# THE PROBLEM
Among the entries that follow, the required portion opens with the line containing "right wrist: (246, 1333)" and closes with the line containing "nose: (715, 732)". Give that portion again exactly, and nothing else.

# DATA IN THIS EXERCISE
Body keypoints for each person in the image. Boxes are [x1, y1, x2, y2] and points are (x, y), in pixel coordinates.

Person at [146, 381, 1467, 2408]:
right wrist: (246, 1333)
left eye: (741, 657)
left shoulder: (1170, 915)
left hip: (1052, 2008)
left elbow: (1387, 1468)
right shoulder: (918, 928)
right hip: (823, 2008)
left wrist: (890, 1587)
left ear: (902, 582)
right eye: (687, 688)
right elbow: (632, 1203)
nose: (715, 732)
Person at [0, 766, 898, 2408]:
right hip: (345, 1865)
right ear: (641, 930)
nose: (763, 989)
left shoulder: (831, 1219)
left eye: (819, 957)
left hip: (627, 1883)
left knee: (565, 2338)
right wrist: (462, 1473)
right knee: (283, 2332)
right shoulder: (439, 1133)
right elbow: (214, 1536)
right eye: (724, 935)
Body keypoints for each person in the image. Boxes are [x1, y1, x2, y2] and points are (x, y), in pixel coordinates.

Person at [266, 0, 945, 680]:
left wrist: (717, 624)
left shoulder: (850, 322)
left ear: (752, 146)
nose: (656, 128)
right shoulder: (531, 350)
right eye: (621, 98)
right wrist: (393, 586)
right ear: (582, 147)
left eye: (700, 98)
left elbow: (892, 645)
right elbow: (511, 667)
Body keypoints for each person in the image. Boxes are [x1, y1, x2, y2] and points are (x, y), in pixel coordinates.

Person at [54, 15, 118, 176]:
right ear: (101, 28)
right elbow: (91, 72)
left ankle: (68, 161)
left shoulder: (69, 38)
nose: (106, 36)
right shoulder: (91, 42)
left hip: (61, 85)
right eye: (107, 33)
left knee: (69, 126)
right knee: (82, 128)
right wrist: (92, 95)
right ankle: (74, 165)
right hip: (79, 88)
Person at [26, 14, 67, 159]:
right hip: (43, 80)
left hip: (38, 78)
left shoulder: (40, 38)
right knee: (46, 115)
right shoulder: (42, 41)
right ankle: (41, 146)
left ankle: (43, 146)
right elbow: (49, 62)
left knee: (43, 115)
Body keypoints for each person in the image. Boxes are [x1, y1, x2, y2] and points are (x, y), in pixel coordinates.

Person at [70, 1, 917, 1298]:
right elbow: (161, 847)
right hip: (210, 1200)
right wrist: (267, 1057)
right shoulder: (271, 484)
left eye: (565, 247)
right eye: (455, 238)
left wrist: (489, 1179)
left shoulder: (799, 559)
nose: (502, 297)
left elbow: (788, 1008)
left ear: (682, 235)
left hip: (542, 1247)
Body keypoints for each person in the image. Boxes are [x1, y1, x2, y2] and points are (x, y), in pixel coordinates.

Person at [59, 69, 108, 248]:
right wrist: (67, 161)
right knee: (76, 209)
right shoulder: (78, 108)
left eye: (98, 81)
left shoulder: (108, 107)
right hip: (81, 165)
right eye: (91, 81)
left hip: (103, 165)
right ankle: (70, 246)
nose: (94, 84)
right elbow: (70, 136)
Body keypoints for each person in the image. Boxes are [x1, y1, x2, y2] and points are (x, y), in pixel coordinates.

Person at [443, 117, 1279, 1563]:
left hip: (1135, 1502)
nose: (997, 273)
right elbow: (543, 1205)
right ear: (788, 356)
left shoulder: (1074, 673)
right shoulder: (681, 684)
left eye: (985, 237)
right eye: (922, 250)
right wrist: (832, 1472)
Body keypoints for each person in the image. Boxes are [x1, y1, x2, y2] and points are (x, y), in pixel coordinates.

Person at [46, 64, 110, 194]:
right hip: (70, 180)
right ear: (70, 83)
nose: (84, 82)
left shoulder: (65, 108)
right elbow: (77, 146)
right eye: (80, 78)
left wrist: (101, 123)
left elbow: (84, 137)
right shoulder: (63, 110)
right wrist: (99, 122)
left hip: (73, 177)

# ANSWER FOR THE TASK
right wrist: (246, 1333)
left eye: (741, 657)
left shoulder: (1170, 915)
left hip: (1052, 2008)
left elbow: (1387, 1468)
right shoulder: (918, 928)
right hip: (823, 2008)
left wrist: (890, 1587)
left ear: (902, 582)
right eye: (687, 688)
right elbow: (632, 1203)
nose: (715, 732)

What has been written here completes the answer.